1) tolerences are much tighter. When you slide the custom bushings into the tube, the first goes in perfect, when you put the second in the trapped air will push the first back out a bit. So there is no measurable play between his bushings and the tubes. When pulling them out, you will hear a pop like a cork coming out of a bottle.

2) the 60 degree milling. There is not a hole through the entire bushing since there is no need. The ends are milled to mate to standard 60 degree dead and live centers. So once you aligh the centers and put the bushing/tube in between everything is in alighment making it very true turning.

3) No hole through the center. another advantage to no hole through the center of the buhing is removing another place slop can happen. On the mandrel, you can have slop between the mandrel shaft and the bushing in addition to slop between the bushing and tube. The first is totally eliminated b the custom bushings, the later is effectively eliminated by the tight tolerences Johnny adheres to.

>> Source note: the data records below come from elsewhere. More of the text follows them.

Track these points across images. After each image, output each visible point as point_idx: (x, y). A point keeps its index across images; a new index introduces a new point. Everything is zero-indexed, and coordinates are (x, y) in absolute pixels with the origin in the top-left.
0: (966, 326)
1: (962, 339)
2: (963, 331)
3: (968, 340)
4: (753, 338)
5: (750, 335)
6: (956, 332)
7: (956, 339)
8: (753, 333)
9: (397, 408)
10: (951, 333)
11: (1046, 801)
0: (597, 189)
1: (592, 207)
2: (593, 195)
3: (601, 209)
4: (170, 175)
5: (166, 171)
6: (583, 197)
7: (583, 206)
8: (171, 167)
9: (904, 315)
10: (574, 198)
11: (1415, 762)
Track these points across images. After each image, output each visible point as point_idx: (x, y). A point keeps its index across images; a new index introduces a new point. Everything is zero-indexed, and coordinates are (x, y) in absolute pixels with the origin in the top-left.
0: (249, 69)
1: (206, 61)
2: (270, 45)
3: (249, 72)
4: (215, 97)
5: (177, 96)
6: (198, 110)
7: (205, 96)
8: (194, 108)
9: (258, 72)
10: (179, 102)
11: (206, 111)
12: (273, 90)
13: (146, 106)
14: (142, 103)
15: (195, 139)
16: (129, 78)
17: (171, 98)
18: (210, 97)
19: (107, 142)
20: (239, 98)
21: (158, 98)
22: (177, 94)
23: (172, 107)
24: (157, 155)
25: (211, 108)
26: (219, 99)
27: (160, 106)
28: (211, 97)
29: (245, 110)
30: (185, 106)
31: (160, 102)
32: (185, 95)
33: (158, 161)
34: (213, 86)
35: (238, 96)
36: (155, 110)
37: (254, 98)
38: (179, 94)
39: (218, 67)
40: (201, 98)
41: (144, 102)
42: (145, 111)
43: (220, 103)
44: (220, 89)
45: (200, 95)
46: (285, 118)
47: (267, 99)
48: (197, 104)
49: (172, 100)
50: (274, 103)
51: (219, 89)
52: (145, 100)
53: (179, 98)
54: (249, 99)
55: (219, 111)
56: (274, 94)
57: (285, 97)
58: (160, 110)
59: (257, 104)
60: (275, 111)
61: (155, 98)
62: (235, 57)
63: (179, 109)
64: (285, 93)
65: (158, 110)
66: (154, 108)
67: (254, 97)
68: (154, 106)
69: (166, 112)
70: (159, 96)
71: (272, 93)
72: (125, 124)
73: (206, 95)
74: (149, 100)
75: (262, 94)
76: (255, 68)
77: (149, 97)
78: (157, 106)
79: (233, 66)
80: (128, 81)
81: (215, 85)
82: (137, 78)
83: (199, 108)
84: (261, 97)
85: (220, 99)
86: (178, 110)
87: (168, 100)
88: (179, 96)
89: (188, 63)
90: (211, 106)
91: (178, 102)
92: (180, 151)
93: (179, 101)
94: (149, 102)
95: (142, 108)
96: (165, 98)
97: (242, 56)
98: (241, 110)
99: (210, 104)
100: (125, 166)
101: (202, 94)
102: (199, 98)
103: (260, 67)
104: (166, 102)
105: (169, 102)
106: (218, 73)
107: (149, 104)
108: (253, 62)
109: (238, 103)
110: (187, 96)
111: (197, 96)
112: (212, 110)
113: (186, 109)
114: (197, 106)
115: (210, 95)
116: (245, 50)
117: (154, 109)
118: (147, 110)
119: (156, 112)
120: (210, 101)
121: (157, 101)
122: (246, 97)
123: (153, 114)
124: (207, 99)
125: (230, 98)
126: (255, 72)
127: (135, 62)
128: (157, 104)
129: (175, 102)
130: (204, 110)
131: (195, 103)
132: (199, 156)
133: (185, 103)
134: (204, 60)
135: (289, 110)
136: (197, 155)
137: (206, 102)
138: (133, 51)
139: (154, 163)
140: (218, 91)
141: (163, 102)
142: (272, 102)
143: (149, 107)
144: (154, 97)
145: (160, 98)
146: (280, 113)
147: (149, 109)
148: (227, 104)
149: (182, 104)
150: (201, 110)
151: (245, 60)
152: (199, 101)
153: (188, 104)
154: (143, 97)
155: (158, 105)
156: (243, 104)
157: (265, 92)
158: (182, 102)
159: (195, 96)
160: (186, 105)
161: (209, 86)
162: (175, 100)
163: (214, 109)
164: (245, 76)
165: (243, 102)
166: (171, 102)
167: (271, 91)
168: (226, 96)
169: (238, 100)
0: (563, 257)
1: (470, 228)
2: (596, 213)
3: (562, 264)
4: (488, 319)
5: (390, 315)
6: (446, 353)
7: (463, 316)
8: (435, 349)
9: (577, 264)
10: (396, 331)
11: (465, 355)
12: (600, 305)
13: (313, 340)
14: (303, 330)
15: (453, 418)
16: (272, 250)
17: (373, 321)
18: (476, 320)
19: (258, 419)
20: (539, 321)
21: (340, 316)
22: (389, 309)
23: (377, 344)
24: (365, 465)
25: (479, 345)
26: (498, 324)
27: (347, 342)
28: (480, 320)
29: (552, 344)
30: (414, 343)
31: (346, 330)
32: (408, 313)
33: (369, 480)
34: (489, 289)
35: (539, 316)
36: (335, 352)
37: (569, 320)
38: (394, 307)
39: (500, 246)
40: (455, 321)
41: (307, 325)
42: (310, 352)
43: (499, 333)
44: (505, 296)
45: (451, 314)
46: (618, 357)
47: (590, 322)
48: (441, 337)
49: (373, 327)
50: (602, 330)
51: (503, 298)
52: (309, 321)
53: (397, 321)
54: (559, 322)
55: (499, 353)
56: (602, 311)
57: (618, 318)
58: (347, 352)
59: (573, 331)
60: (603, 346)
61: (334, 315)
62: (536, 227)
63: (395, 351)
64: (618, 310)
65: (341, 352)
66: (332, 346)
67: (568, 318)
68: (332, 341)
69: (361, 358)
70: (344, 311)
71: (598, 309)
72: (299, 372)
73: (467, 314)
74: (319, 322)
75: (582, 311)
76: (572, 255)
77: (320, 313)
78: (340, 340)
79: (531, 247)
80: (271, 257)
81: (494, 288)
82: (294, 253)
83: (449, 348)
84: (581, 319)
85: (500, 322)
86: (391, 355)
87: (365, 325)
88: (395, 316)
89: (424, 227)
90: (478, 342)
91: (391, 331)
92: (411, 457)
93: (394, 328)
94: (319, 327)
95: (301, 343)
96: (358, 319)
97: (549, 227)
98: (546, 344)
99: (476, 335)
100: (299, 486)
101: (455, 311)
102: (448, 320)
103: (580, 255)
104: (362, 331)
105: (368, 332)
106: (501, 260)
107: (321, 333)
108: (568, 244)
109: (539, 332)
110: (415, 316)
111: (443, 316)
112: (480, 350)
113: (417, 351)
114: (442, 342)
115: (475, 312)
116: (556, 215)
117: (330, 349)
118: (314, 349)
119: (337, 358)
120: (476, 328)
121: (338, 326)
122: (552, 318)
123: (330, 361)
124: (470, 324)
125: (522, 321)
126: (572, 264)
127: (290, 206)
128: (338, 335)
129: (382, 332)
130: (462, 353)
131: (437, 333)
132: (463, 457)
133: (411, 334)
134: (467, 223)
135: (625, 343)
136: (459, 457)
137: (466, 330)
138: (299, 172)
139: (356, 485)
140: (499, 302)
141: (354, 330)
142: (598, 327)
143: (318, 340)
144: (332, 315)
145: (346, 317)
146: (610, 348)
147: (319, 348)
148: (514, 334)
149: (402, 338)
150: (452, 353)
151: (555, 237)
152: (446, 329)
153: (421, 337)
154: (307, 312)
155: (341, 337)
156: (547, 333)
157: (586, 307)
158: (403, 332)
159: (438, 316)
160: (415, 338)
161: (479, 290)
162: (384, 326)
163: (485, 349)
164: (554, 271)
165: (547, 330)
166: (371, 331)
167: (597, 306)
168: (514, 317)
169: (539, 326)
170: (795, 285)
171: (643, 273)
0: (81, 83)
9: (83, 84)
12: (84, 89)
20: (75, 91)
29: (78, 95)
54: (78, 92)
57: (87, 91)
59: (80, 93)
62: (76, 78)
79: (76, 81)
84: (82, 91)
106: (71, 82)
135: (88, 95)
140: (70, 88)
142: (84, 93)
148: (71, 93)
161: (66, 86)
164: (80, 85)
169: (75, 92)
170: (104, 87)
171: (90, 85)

4) To me the custom bushings seem to be made of harder steel that the vendor bushings. meaning you'll have to replace them less often.

If your mandrel set-up is working great for you, keep at it. Once it starts fouling up, try some of Johnny's bushings. I'll bet you'll convert over happy once you try them. There's a reason he can't keep them in stock. :D

I can make 5 pen styles myself with his bushings now. Slimline, Modified Slimline, Comfort, Sierra, and Cigar. The Baron is next on my list, then I'll have to decide which kit I want to try after that.